◆ **Goal of the exercise**:
From the article on the four types of marketplaces, list every marketplace company it names as a benchmark or case study that founders commonly follow.

◆ **Passage shown**:
= = = = = = =

There Are Four Types of Marketplaces. Which One Are You Building?
Most marketplace founders benchmark against Airbnb or Uber. But over 75% of successful marketplaces have low transaction frequency and modest order values. The model you choose changes everything about how you grow.
What Happened
A16z's D'Arcy Coolican published a framework organizing marketplace businesses across two dimensions — transaction frequency and transaction value — into four distinct categories. The piece is based on data from the a16z Marketplace 100, an annual ranking of the fastest-growing consumer marketplace companies by GMV. The core argument: stop measuring yourself against high-frequency, high-value marketplaces if that's not what you're building. Each model has a different growth playbook.
Why It Matters
The benchmark problem is real. Most marketplace founders read Airbnb, Uber, and DoorDash case studies and try to apply those playbooks to businesses with fundamentally different transaction mechanics.

= = = = = = =

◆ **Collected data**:
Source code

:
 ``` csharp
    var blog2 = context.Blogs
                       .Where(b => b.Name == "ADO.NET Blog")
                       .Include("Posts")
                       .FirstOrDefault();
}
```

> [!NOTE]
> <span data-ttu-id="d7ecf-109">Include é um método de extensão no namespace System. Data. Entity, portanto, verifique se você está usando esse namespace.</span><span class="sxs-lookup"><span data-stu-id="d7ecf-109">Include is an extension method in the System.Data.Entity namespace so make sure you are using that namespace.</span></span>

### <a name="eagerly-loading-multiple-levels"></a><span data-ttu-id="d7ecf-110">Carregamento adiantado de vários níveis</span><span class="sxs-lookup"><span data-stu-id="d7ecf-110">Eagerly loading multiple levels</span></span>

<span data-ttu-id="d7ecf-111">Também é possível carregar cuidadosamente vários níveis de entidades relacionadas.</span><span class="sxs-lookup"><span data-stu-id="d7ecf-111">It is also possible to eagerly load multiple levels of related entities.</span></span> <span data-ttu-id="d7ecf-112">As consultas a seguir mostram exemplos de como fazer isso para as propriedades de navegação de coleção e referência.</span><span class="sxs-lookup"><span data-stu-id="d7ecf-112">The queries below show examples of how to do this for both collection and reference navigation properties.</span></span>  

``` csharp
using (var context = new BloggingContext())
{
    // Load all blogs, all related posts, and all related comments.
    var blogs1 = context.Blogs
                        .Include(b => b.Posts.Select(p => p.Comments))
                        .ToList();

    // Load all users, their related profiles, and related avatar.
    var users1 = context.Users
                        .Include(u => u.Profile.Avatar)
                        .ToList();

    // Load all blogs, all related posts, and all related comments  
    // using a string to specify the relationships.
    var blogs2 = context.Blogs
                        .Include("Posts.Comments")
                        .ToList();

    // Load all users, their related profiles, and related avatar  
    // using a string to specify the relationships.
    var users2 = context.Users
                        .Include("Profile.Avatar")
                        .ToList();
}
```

= = = = = = =

◆ **Reply**:
Airbnb, Uber, DoorDash